In the area of education, of which you are demonstrably passionate about, putting the authority back into the hands of local school boards would enable parents to have a greater say in the public education of their children. If Kansas could instill a hunger and thirst for knowledge, and depart from the indoctrination that our politicized educational system has become, we could lead the nation in true change and set an example for others to see. Let’s stop telling the students what to think, and teach them instead how to think critically. Let’s get social agendas and political agendas out of education and get back to building stronger, quicker minds.
Throwing more money in a broken system will not be the answer. (Consider restructuring or recreating a system that actually works, where the educators/teachers get paid a fair and reasonable salary and the administrators are not being paid exorbitant luxury salaries; where students actually learn and retain in constructive and meaningful ways information that is actually useful and builds knowledge, and are not given indoctrinated data points to regurgitate on a test that qualifies or disqualifies them for funding.)
Is the goal to equip and train generations for the future?
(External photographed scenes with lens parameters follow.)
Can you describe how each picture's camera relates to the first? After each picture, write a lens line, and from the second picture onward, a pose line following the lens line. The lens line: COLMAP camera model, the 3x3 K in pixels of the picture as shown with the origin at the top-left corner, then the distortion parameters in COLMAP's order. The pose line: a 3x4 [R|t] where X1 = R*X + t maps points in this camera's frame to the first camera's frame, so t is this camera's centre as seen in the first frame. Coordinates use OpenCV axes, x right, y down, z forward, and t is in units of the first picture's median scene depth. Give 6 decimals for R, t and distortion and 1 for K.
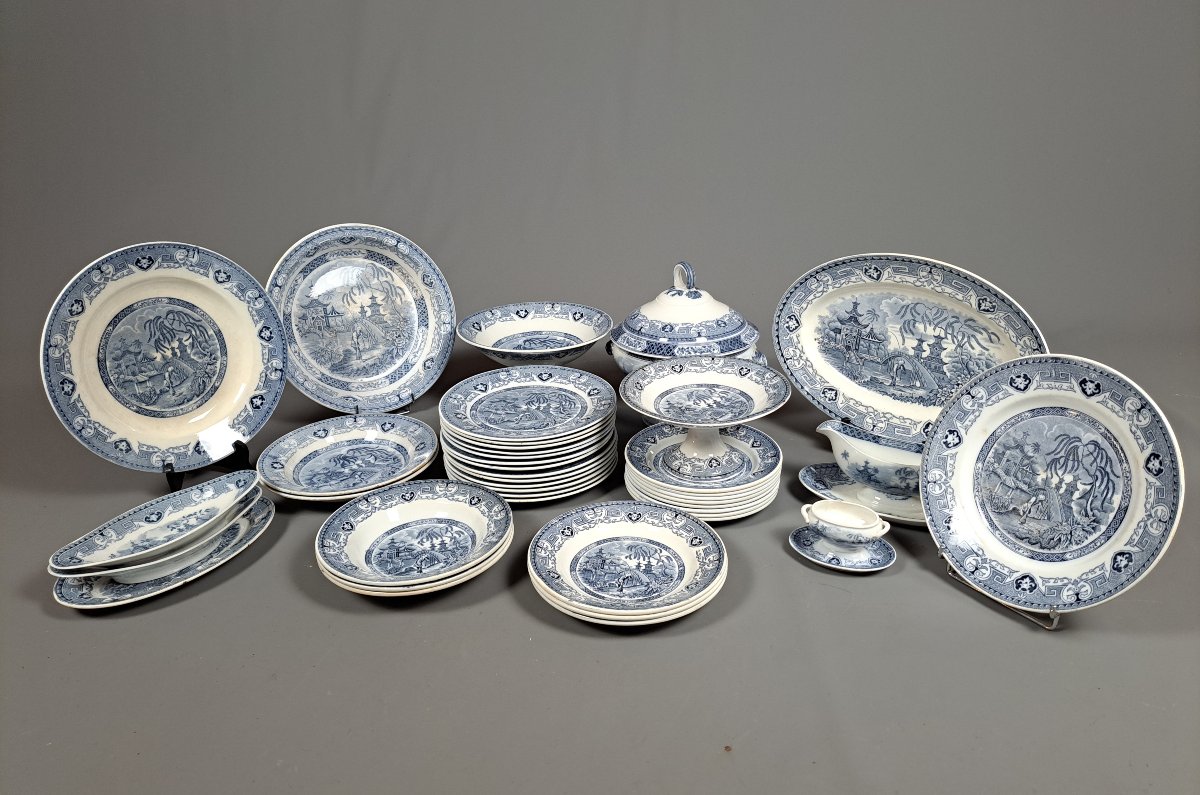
lens RADIAL K [[905.5, 0, 595.0], [0, 905.5, 407.7], [0, 0, 1]] dist [0.099737, -0.042344]
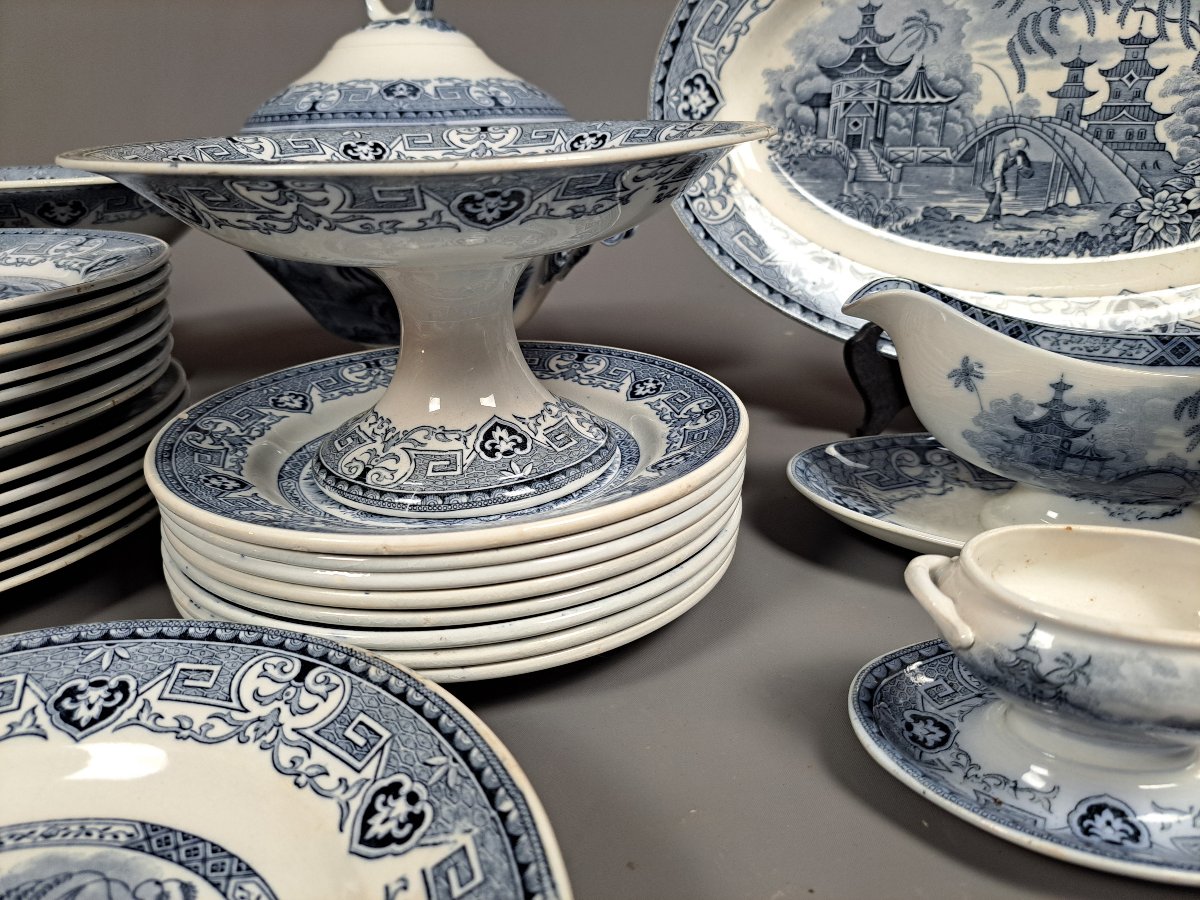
lens RADIAL K [[895.4, 0, 606.1], [0, 895.4, 450.3], [0, 0, 1]] dist [0.042174, -0.059380]
pose [[0.978359, -0.060594, 0.197845, 0.104532], [0.074643, 0.995133, -0.064336, 0.079199], [-0.192983, 0.077711, 0.978120, 0.707500]]
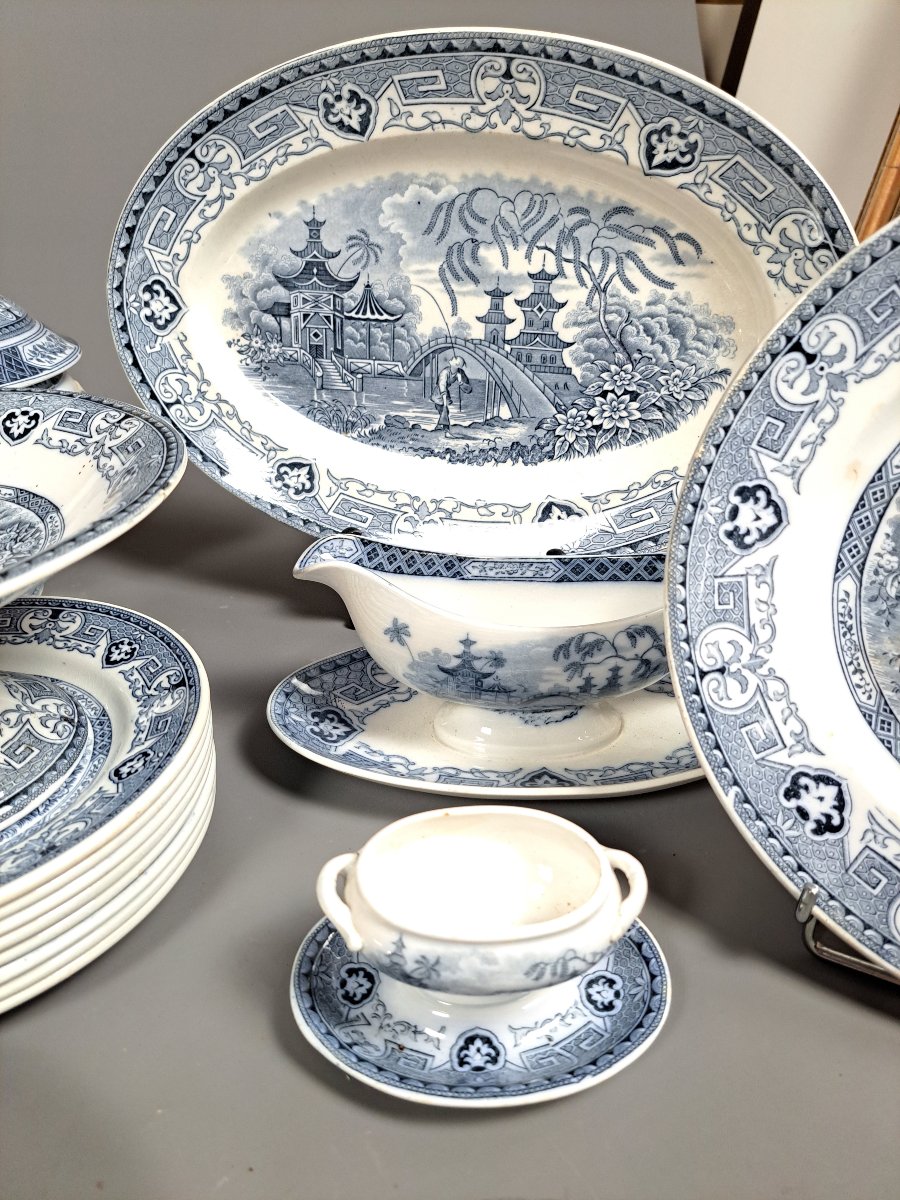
lens RADIAL K [[895.4, 0, 453.0], [0, 895.4, 606.2], [0, 0, 1]] dist [0.042174, -0.059380]
pose [[0.873746, -0.203893, 0.441582, 0.144074], [0.177547, 0.978946, 0.100704, 0.013608], [-0.452818, -0.009588, 0.891551, 0.664548]]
Or is it to create a work force that is managed?
Please keep in mind that there’s a substantial conservative base in Kansas. We love our freedom, we love our children, and we love our God. Some of us have read the Constitution, know what it says, and expect that to be the final say. And some of us actually read our Bibles and attempt to live lives that bring honor to God. While you claim that Kansans wanted a change so they elected you, please humbly remember you didn’t get 50% of the vote, and there’s still a significant population of Kansans that are tired of being taxed to death, told to embrace behaviors that contradict their beliefs and consciences, and reject socialism. If you can work with these Kansans, you can see success and Kansas can progress.
While you’re endorsed by Emily’s List, have received funding from Planned Parenthood, and have on your platform that you want to make sure women “have access to reproductive healthcare, including birth control”, please keep in mind conservative Kansans hold the sanctity of human life above any laws of convenience. If you’re really endorsing putting “families first”, let’s not hypocritically endorse the murder of our babies at the same time.
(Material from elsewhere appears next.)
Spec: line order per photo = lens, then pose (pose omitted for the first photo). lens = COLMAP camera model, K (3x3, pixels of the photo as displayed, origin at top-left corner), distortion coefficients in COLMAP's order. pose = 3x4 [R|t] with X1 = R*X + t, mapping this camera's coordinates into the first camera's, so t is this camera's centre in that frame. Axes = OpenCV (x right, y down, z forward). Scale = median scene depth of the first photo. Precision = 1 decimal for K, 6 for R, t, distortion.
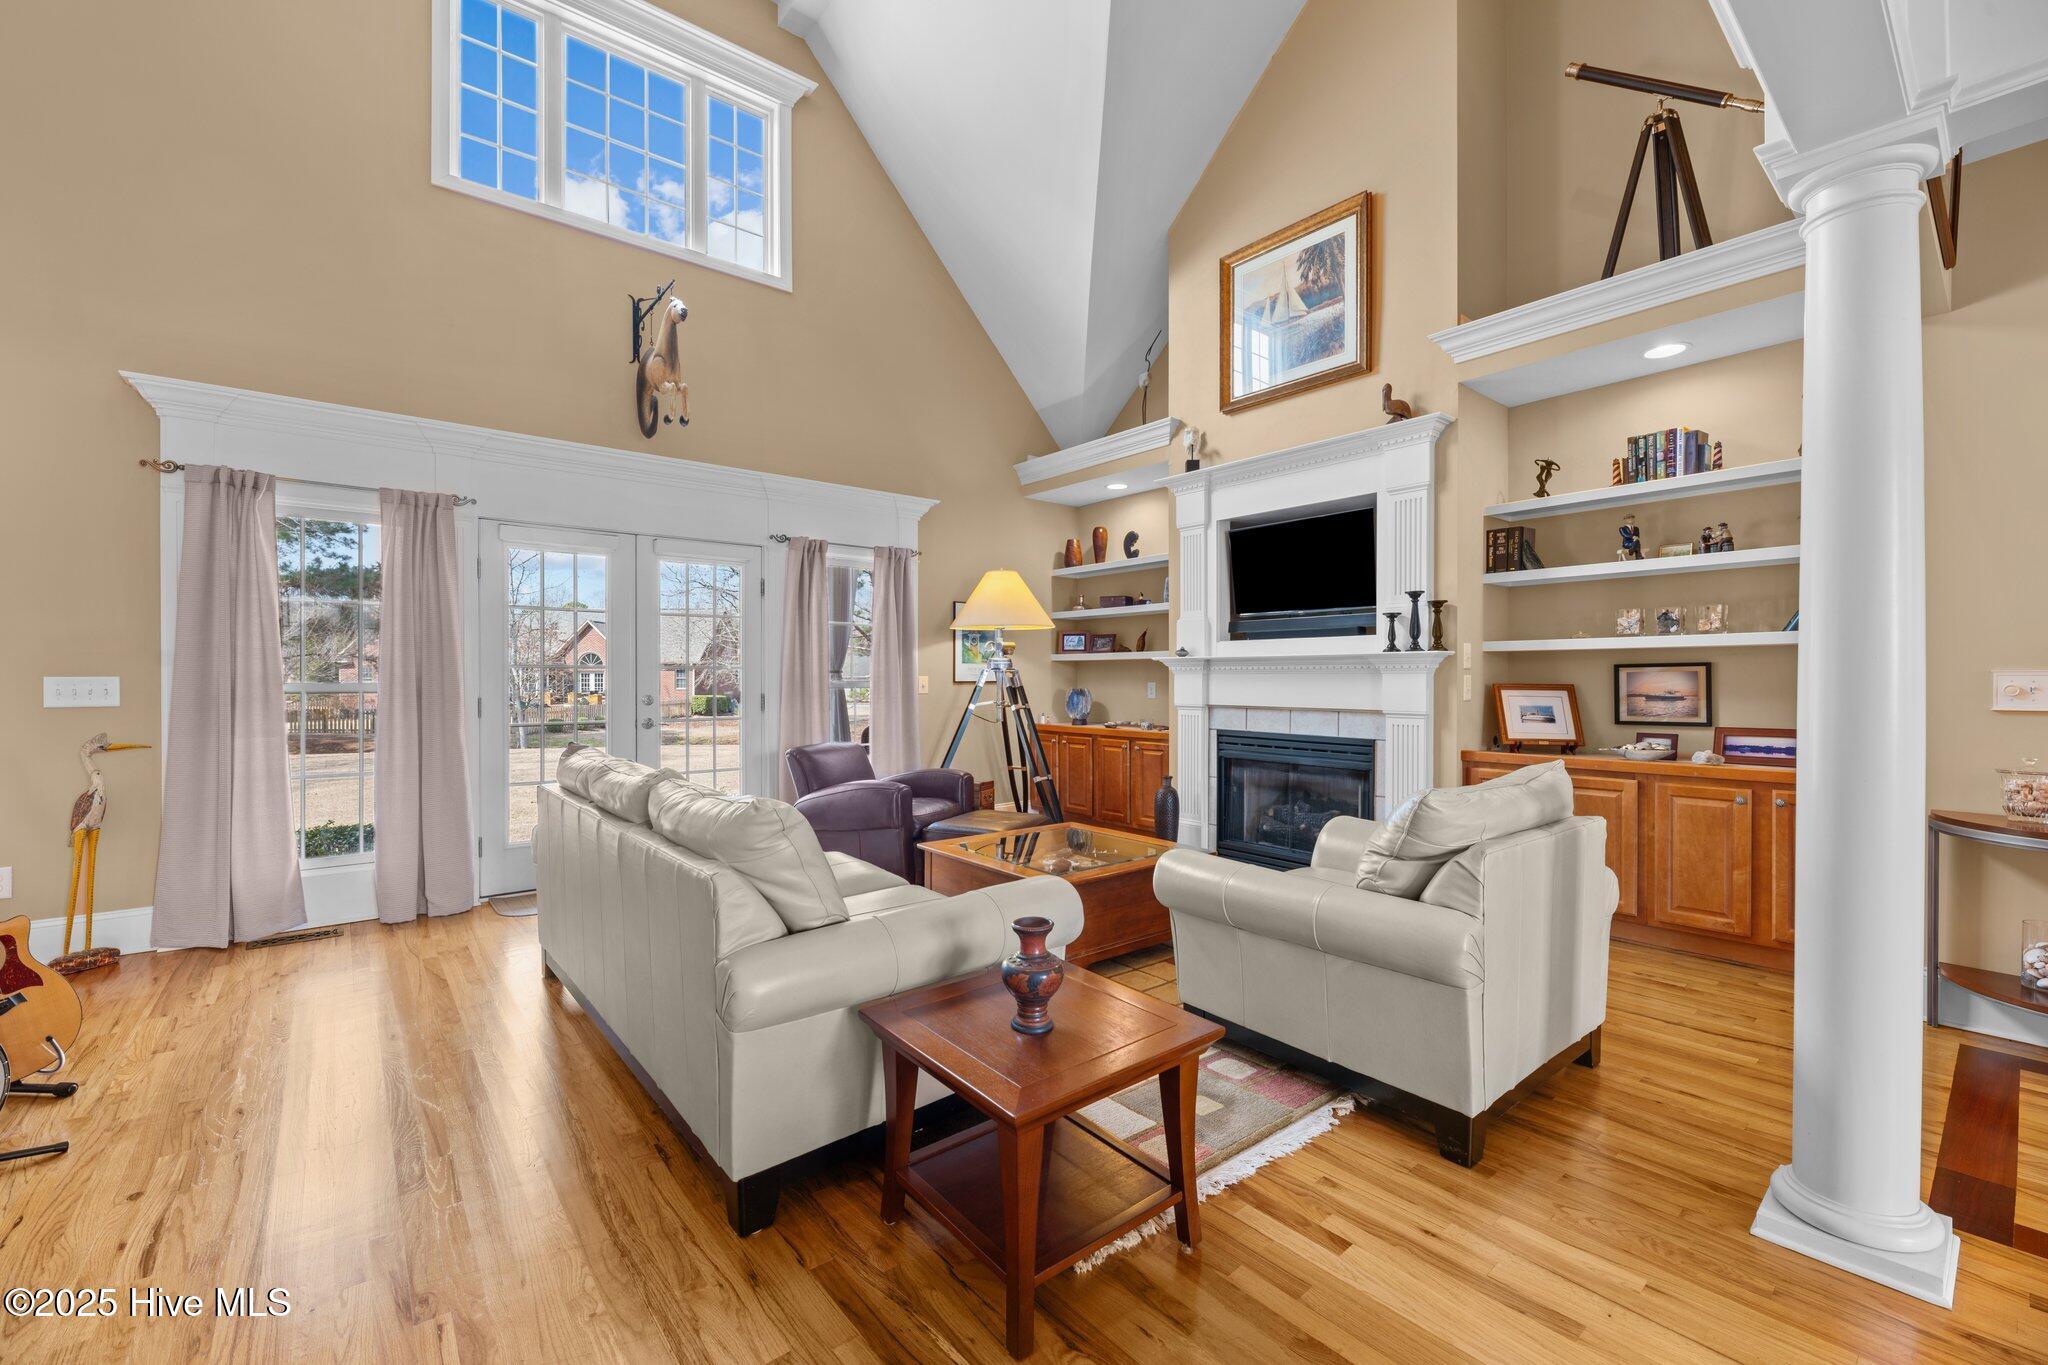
lens RADIAL K [[833.7, 0, 1024.0], [0, 833.7, 682.5], [0, 0, 1]] dist [0.001096, 0.000213]
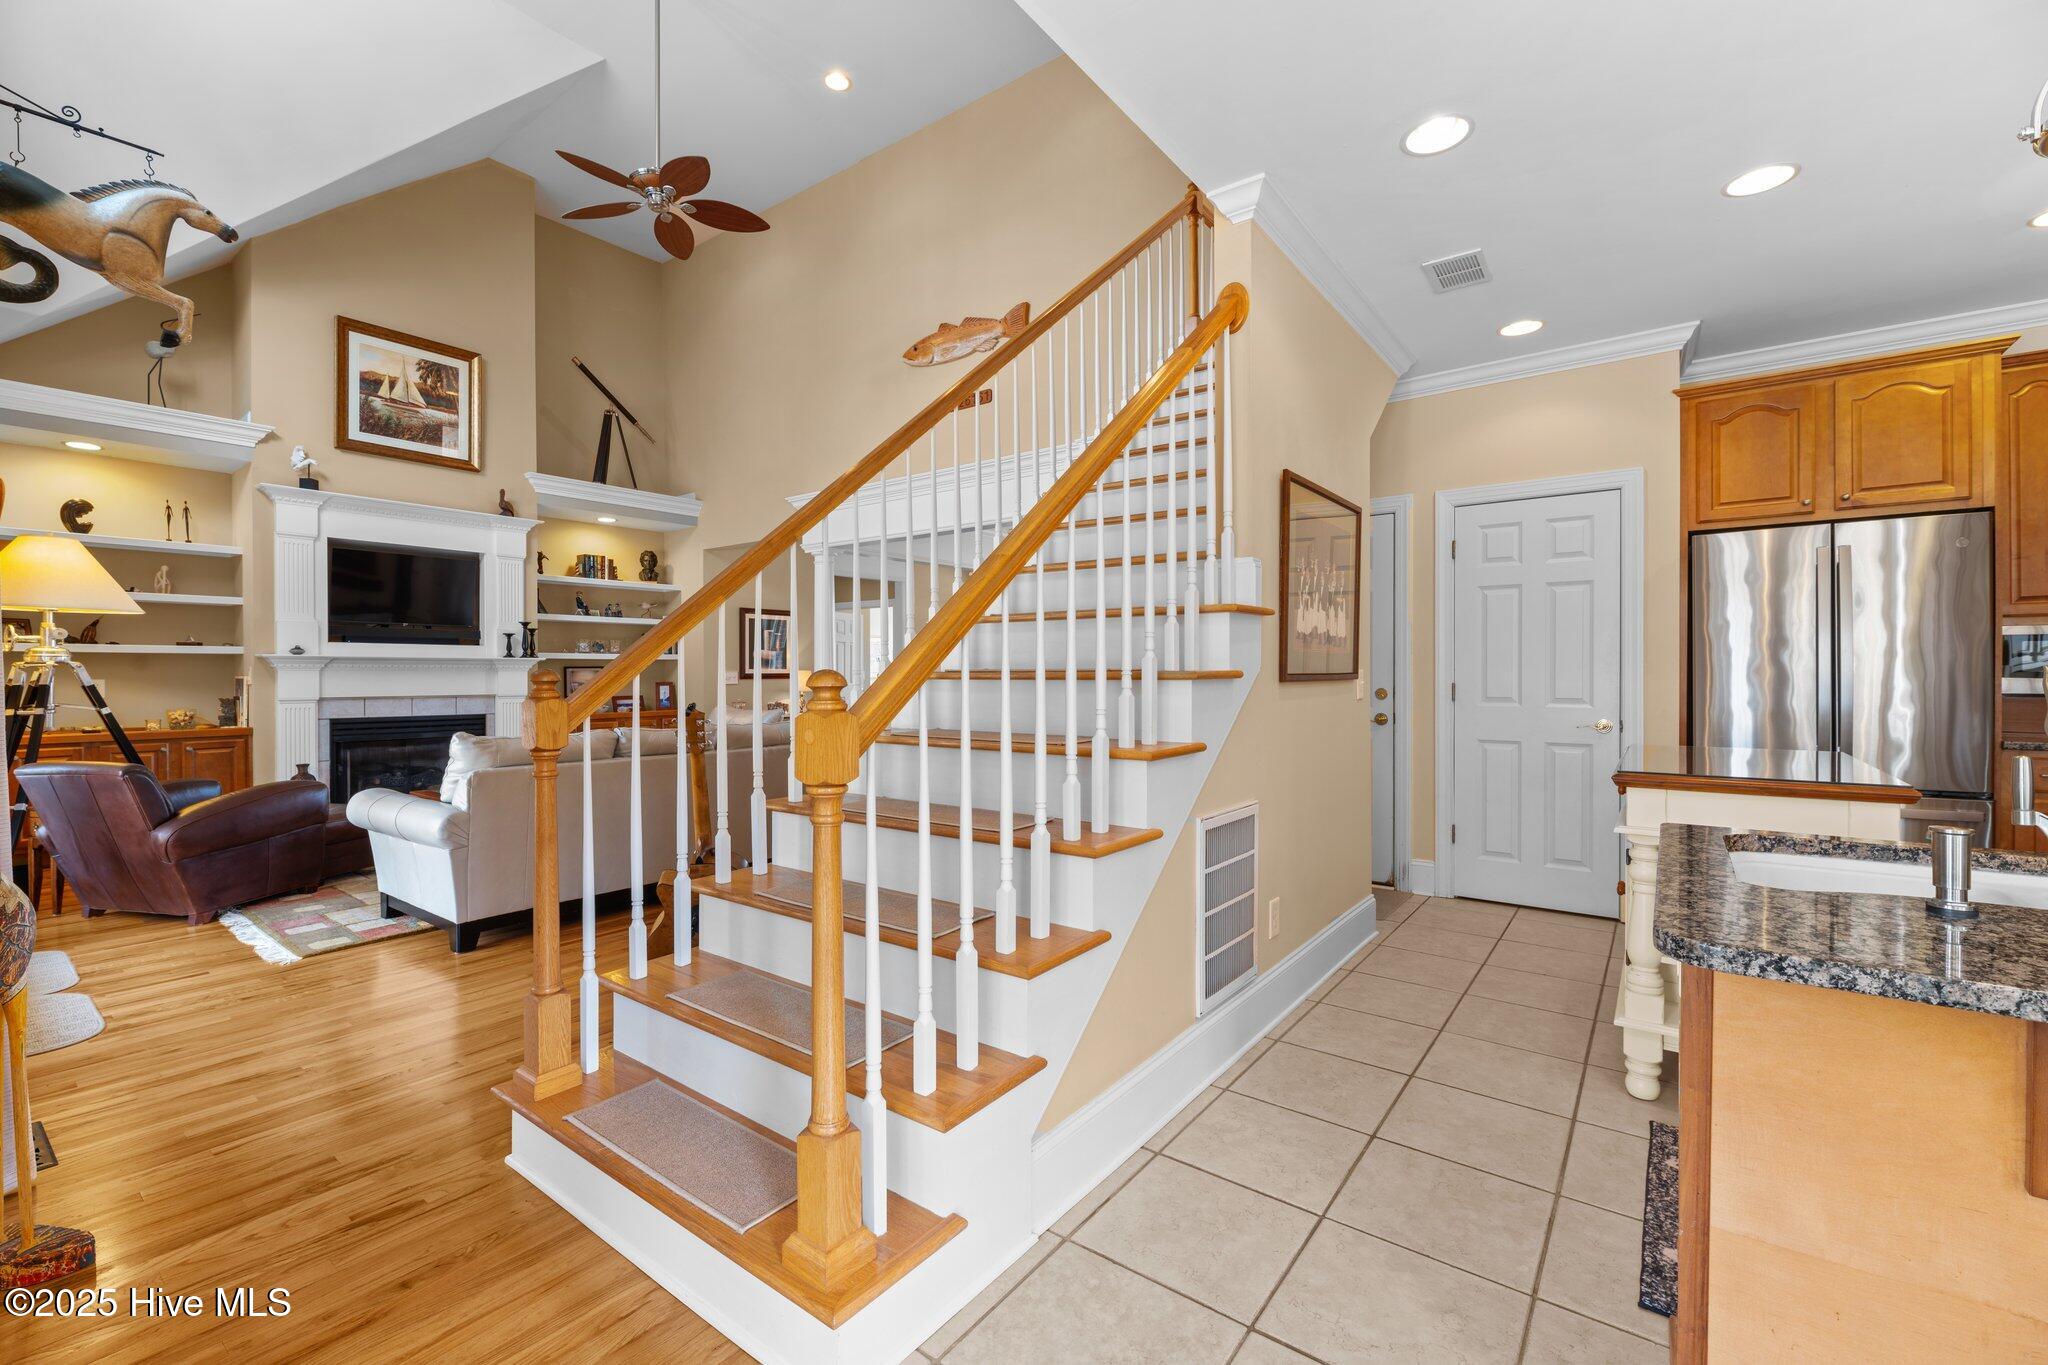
lens RADIAL K [[854.3, 0, 1024.0], [0, 854.3, 682.5], [0, 0, 1]] dist [-0.000131, -0.000031]
pose [[-0.231469, -0.005538, 0.972826, -1.258646], [0.011153, 0.999903, 0.008346, 0.007722], [-0.972778, 0.012782, -0.231385, 0.375704]]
Some of us support political candidates based on the character of the person, and less on the policies. Kris Kobach’s concession speech was humble and self-abasing. He recognized the voices he stood for, thanked those Kansans, and more beautifully, recognized God. He conceded his election as governor was not God’s will at this time. By proxy, that implies your election is God’s will.
You have an opportunity to implement strategies and policies that can foster positive growth for ALL Kansans. In some circles, you’ve been accused of being deceitful and a socialist. This may very well be hateful rhetoric, I don’t know. I was encouraged by your words I’ve quoted above, but I, and thousands of other Kansans, will be waiting to see if your actions support such. I’m willing to compromise and cooperate for the good of our Kansas community, and yet not bend on the things that really matter. While I did not vote for you, you are still my governor. I want your success so my state succeeds.
Perhaps your aptitude for governing will exceed your critics’ ability to express their criticisms in a helpful manner. Should this happen, maybe you can still expend energy on the critique in case there’s something that can be bettered. God bless you; God bless Kansas, and God bless America.